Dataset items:
****************************************
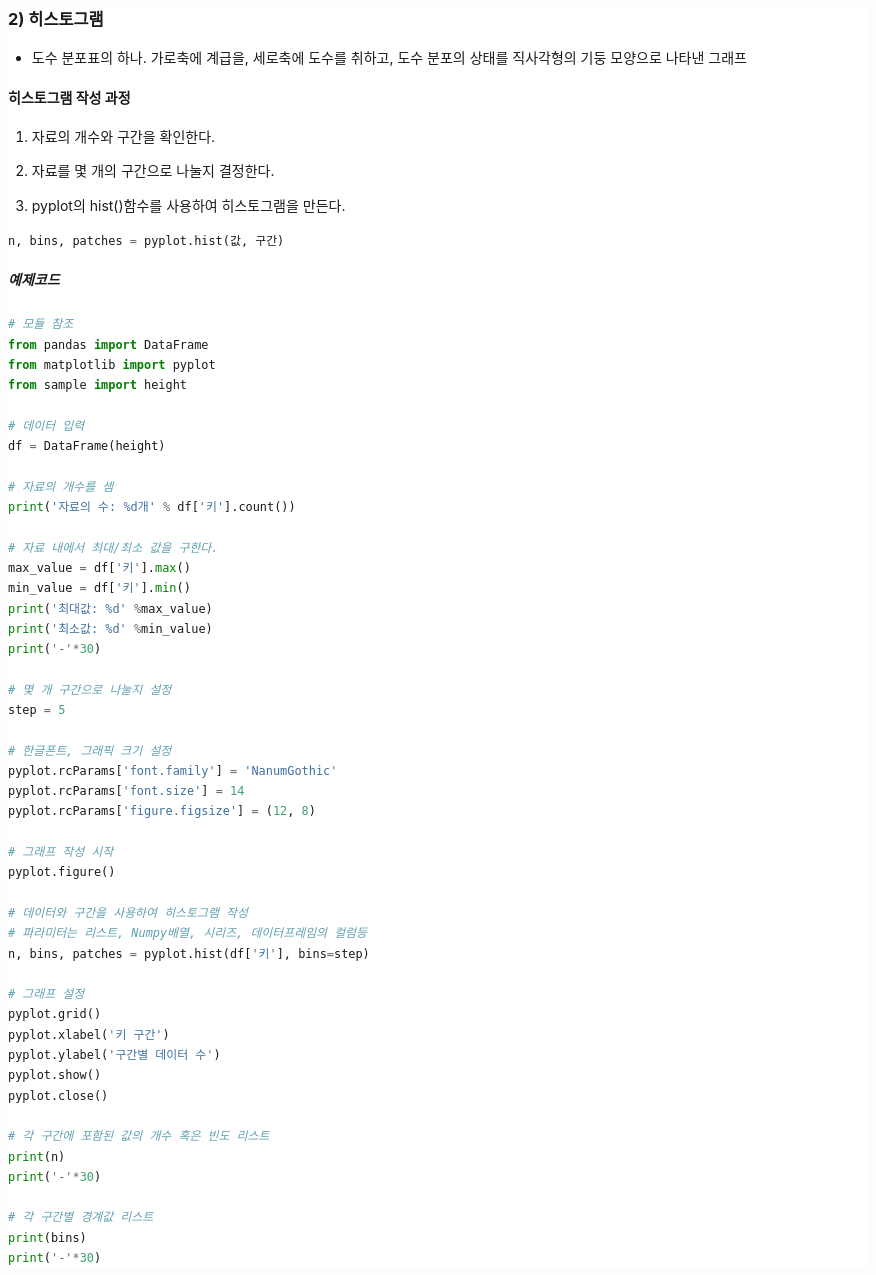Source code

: ### 2) 히스토그램

- 도수 분포표의 하나. 가로축에 계급을, 세로축에 도수를 취하고, 도수 분포의 상태를 직사각형의 기둥 모양으로 나타낸 그래프

#### 히스토그램 작성 과정

1. 자료의 개수와 구간을 확인한다.

2. 자료를 몇 개의 구간으로 나눌지 결정한다.

3. pyplot의 hist()함수를 사용하여 히스토그램을 만든다.

```python
n, bins, patches = pyplot.hist(값, 구간)
```

##### 예제코드

```python
# 모듈 참조
from pandas import DataFrame
from matplotlib import pyplot
from sample import height

# 데이터 입력
df = DataFrame(height)

# 자료의 개수를 셈
print('자료의 수: %d개' % df['키'].count())

# 자료 내에서 최대/최소 값을 구한다.
max_value = df['키'].max()
min_value = df['키'].min()
print('최대값: %d' %max_value)
print('최소값: %d' %min_value)
print('-'*30)

# 몇 개 구간으로 나눌지 설정
step = 5

# 한글폰트, 그래픽 크기 설정
pyplot.rcParams['font.family'] = 'NanumGothic'
pyplot.rcParams['font.size'] = 14
pyplot.rcParams['figure.figsize'] = (12, 8)

# 그래프 작성 시작
pyplot.figure()

# 데이터와 구간을 사용하여 히스토그램 작성
# 파라미터는 리스트, Numpy배열, 시리즈, 데이터프레임의 컬럼등
n, bins, patches = pyplot.hist(df['키'], bins=step)

# 그래프 설정
pyplot.grid()
pyplot.xlabel('키 구간')
pyplot.ylabel('구간별 데이터 수')
pyplot.show()
pyplot.close()

# 각 구간에 포함된 값의 개수 혹은 빈도 리스트
print(n)
print('-'*30)

# 각 구간별 경계값 리스트
print(bins)
print('-'*30)
```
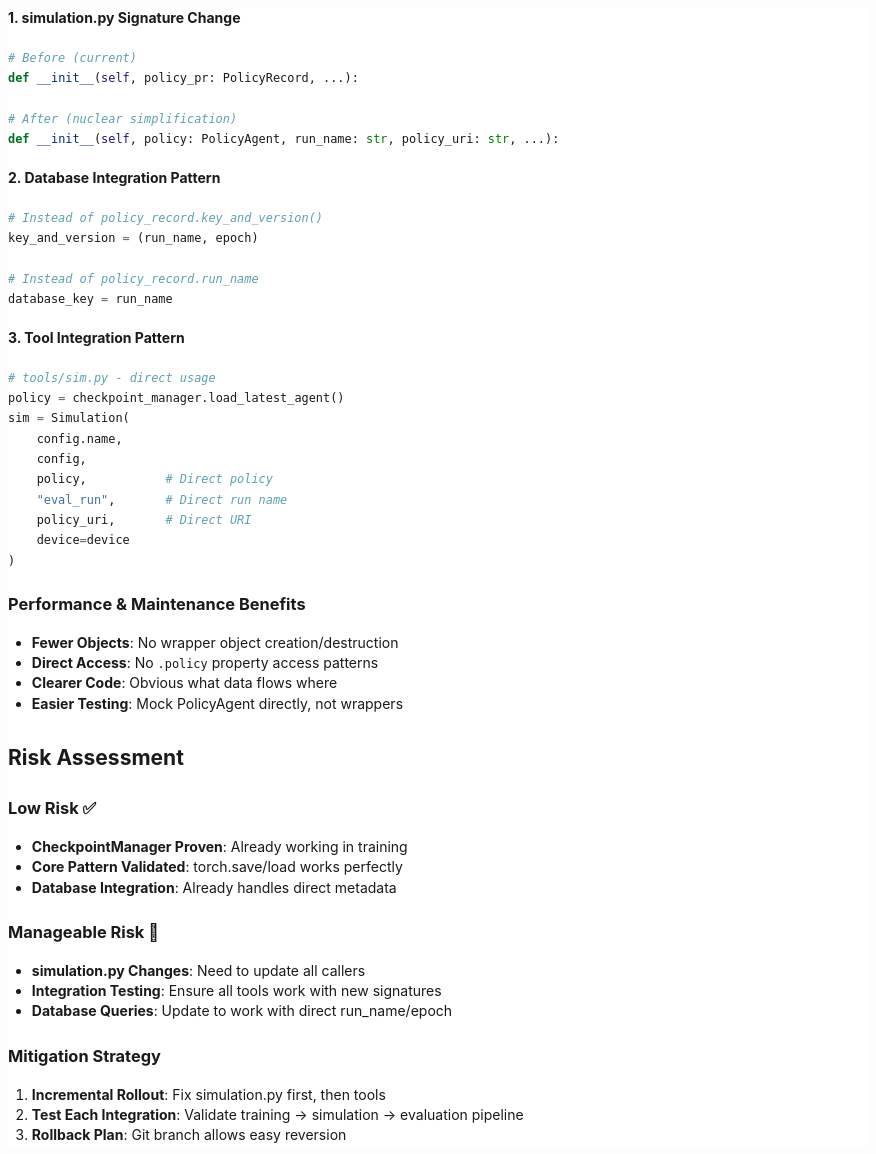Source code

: #### 1. simulation.py Signature Change
```python
# Before (current)
def __init__(self, policy_pr: PolicyRecord, ...):

# After (nuclear simplification)  
def __init__(self, policy: PolicyAgent, run_name: str, policy_uri: str, ...):
```

#### 2. Database Integration Pattern
```python
# Instead of policy_record.key_and_version()
key_and_version = (run_name, epoch)

# Instead of policy_record.run_name
database_key = run_name
```

#### 3. Tool Integration Pattern
```python
# tools/sim.py - direct usage
policy = checkpoint_manager.load_latest_agent()
sim = Simulation(
    config.name,
    config, 
    policy,           # Direct policy
    "eval_run",       # Direct run name
    policy_uri,       # Direct URI
    device=device
)
```

### Performance & Maintenance Benefits
- **Fewer Objects**: No wrapper object creation/destruction
- **Direct Access**: No `.policy` property access patterns  
- **Clearer Code**: Obvious what data flows where
- **Easier Testing**: Mock PolicyAgent directly, not wrappers

## Risk Assessment

### Low Risk ✅
- **CheckpointManager Proven**: Already working in training
- **Core Pattern Validated**: torch.save/load works perfectly
- **Database Integration**: Already handles direct metadata

### Manageable Risk 🔄
- **simulation.py Changes**: Need to update all callers
- **Integration Testing**: Ensure all tools work with new signatures
- **Database Queries**: Update to work with direct run_name/epoch

### Mitigation Strategy
1. **Incremental Rollout**: Fix simulation.py first, then tools
2. **Test Each Integration**: Validate training → simulation → evaluation pipeline
3. **Rollback Plan**: Git branch allows easy reversion
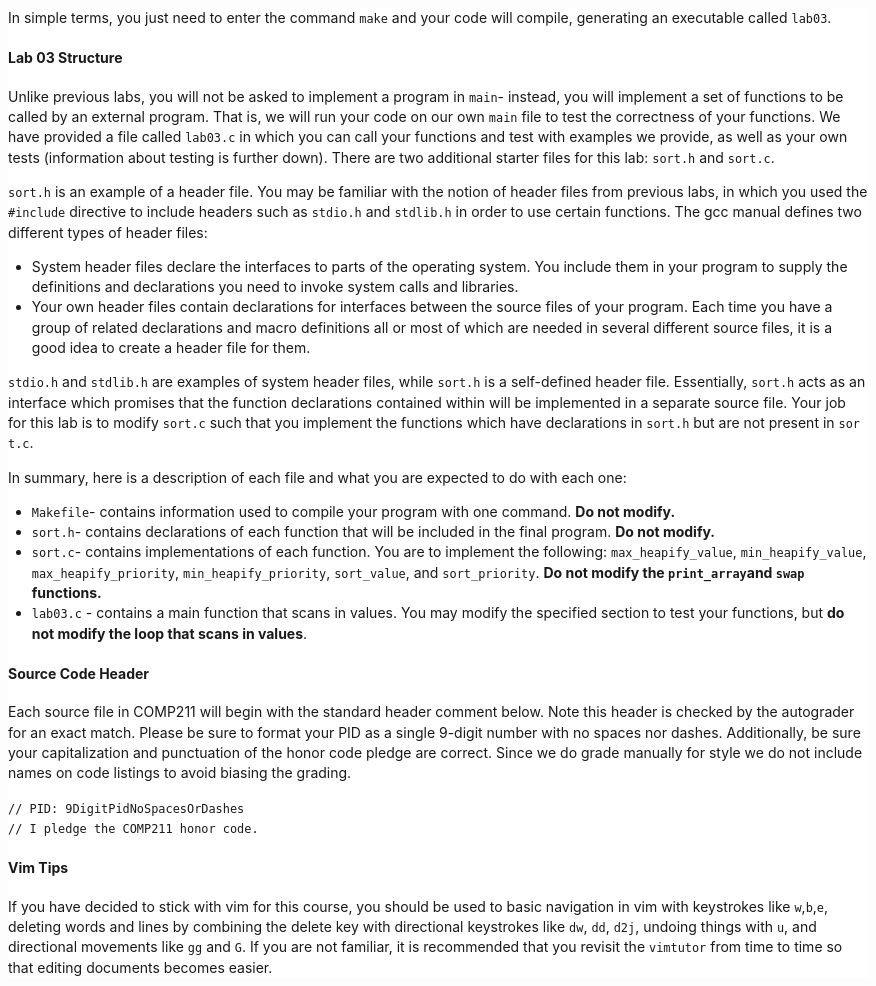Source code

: In simple terms, you just need to enter the command `make` and your code will compile, generating an executable called `lab03`.

#### Lab 03 Structure
Unlike previous labs, you will not be asked to implement a program in `main`- instead, you will implement a set of functions to be called by an external program. That is, we will run your code on our own `main` file to test the correctness of your functions. We have provided a file called `lab03.c` in which you can call your functions and test with examples we provide, as well as your own tests (information about testing is further down). There are two additional starter files for this lab: `sort.h` and `sort.c`.

`sort.h` is an example of a header file. You may be familiar with the notion of header files from previous labs, in which you used the `#include` directive to include headers such as `stdio.h` and `stdlib.h` in order to use certain functions. The gcc manual defines two different types of header files:

* System header files declare the interfaces to parts of the operating system. You include them in your program to supply the definitions and declarations you need to invoke system calls and libraries.
* Your own header files contain declarations for interfaces between the source files of your program. Each time you have a group of related declarations and macro definitions all or most of which are needed in several different source files, it is a good idea to create a header file for them.

`stdio.h` and `stdlib.h` are examples of system header files, while `sort.h` is a self-defined header file. Essentially, `sort.h` acts as an interface which promises that the function declarations contained within will be implemented in a separate source file. Your job for this lab is to modify `sort.c` such that you implement the functions which have declarations in `sort.h` but are not present in `sort.c`.

In summary, here is a description of each file and what you are expected to do with each one:
* `Makefile`- contains information used to compile your program with one command. **Do not modify.**
* `sort.h`- contains declarations of each function that will be included in the final program. **Do not modify.**
* `sort.c`- contains implementations of each function. You are to implement the following: `max_heapify_value`, `min_heapify_value`, `max_heapify_priority`, `min_heapify_priority`, `sort_value`, and `sort_priority`. **Do not modify the `print_array`and `swap` functions.**
* `lab03.c` - contains a main function that scans in values. You may modify the specified section to test your functions, but **do not modify the loop that scans in values**.

#### Source Code Header
Each source file in COMP211 will begin with the standard header comment below. Note this header is checked by the
autograder for an exact match. Please be sure to format your PID as a single 9-digit number with no spaces nor
dashes. Additionally, be sure your capitalization and punctuation of the honor code pledge are correct. Since we do
grade manually for style we do not include names on code listings to avoid biasing the grading.
```
// PID: 9DigitPidNoSpacesOrDashes
// I pledge the COMP211 honor code.
```

#### Vim Tips
If you have decided to stick with vim for this course, you should be used to basic navigation in vim with keystrokes like `w`,`b`,`e`, deleting words and lines by combining the delete key with directional keystrokes like `dw`, `dd`, `d2j`, undoing things with `u`, and directional movements like `gg` and `G`. If you are not familiar, it is recommended that you revisit the `vimtutor` from time to time so that editing documents becomes easier.
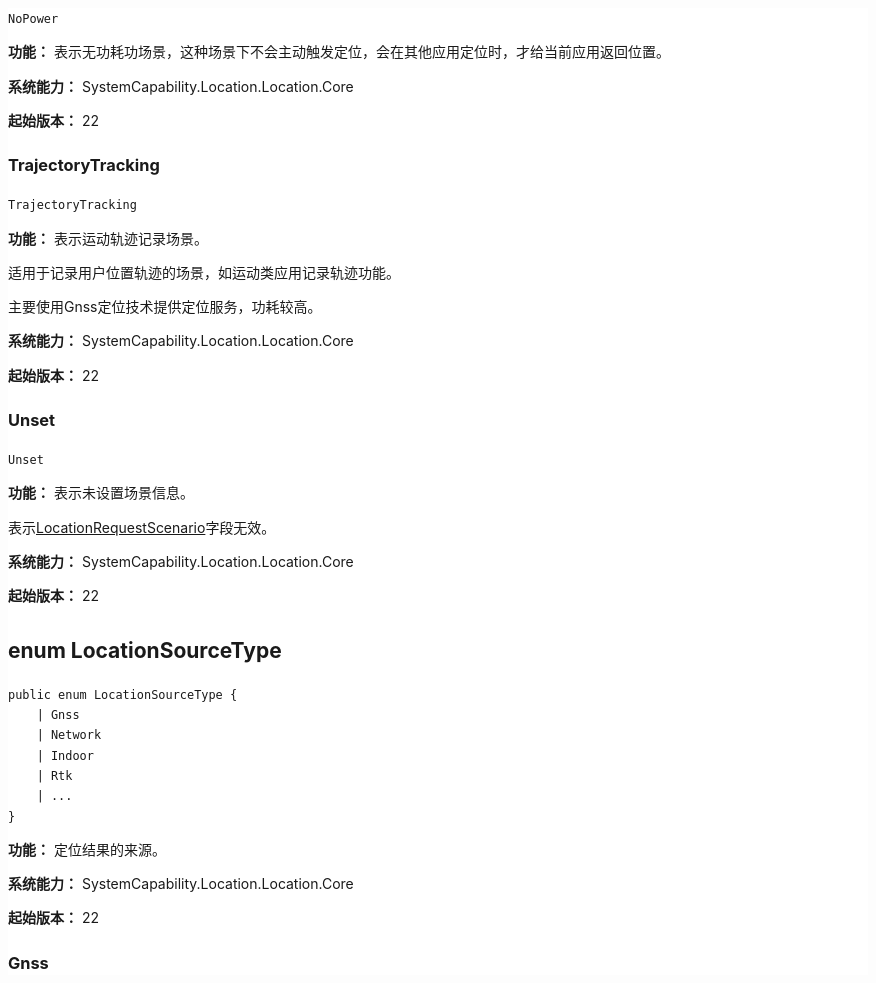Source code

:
 ```cangjie
NoPower
```

**功能：** 表示无功耗功场景，这种场景下不会主动触发定位，会在其他应用定位时，才给当前应用返回位置。

**系统能力：** SystemCapability.Location.Location.Core

**起始版本：** 22

### TrajectoryTracking

```cangjie
TrajectoryTracking
```

**功能：** 表示运动轨迹记录场景。

适用于记录用户位置轨迹的场景，如运动类应用记录轨迹功能。

主要使用Gnss定位技术提供定位服务，功耗较高。

**系统能力：** SystemCapability.Location.Location.Core

**起始版本：** 22

### Unset

```cangjie
Unset
```

**功能：** 表示未设置场景信息。

表示[LocationRequestScenario](#enum-locationrequestscenario)字段无效。

**系统能力：** SystemCapability.Location.Location.Core

**起始版本：** 22

## enum LocationSourceType

```cangjie
public enum LocationSourceType {
    | Gnss
    | Network
    | Indoor
    | Rtk
    | ...
}
```

**功能：** 定位结果的来源。

**系统能力：** SystemCapability.Location.Location.Core

**起始版本：** 22

### Gnss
****************************************
→ **Assignment**: Say again, exactly, only those lines of the records that run from the start through the line with "- **Core Pattern". Pictures are to be skipped.

→ **Written answer**:
Source code

: ### 2) 히스토그램

- 도수 분포표의 하나. 가로축에 계급을, 세로축에 도수를 취하고, 도수 분포의 상태를 직사각형의 기둥 모양으로 나타낸 그래프

#### 히스토그램 작성 과정

1. 자료의 개수와 구간을 확인한다.

2. 자료를 몇 개의 구간으로 나눌지 결정한다.

3. pyplot의 hist()함수를 사용하여 히스토그램을 만든다.

```python
n, bins, patches = pyplot.hist(값, 구간)
```

##### 예제코드

```python
# 모듈 참조
from pandas import DataFrame
from matplotlib import pyplot
from sample import height

# 데이터 입력
df = DataFrame(height)

# 자료의 개수를 셈
print('자료의 수: %d개' % df['키'].count())

# 자료 내에서 최대/최소 값을 구한다.
max_value = df['키'].max()
min_value = df['키'].min()
print('최대값: %d' %max_value)
print('최소값: %d' %min_value)
print('-'*30)

# 몇 개 구간으로 나눌지 설정
step = 5

# 한글폰트, 그래픽 크기 설정
pyplot.rcParams['font.family'] = 'NanumGothic'
pyplot.rcParams['font.size'] = 14
pyplot.rcParams['figure.figsize'] = (12, 8)

# 그래프 작성 시작
pyplot.figure()

# 데이터와 구간을 사용하여 히스토그램 작성
# 파라미터는 리스트, Numpy배열, 시리즈, 데이터프레임의 컬럼등
n, bins, patches = pyplot.hist(df['키'], bins=step)

# 그래프 설정
pyplot.grid()
pyplot.xlabel('키 구간')
pyplot.ylabel('구간별 데이터 수')
pyplot.show()
pyplot.close()

# 각 구간에 포함된 값의 개수 혹은 빈도 리스트
print(n)
print('-'*30)

# 각 구간별 경계값 리스트
print(bins)
print('-'*30)
```
Source code

: #### 1. simulation.py Signature Change
```python
# Before (current)
def __init__(self, policy_pr: PolicyRecord, ...):

# After (nuclear simplification)  
def __init__(self, policy: PolicyAgent, run_name: str, policy_uri: str, ...):
```

#### 2. Database Integration Pattern
```python
# Instead of policy_record.key_and_version()
key_and_version = (run_name, epoch)

# Instead of policy_record.run_name
database_key = run_name
```

#### 3. Tool Integration Pattern
```python
# tools/sim.py - direct usage
policy = checkpoint_manager.load_latest_agent()
sim = Simulation(
    config.name,
    config, 
    policy,           # Direct policy
    "eval_run",       # Direct run name
    policy_uri,       # Direct URI
    device=device
)
```

### Performance & Maintenance Benefits
- **Fewer Objects**: No wrapper object creation/destruction
- **Direct Access**: No `.policy` property access patterns  
- **Clearer Code**: Obvious what data flows where
- **Easier Testing**: Mock PolicyAgent directly, not wrappers

## Risk Assessment

### Low Risk ✅
- **CheckpointManager Proven**: Already working in training
- **Core Pattern Validated**: torch.save/load works perfectly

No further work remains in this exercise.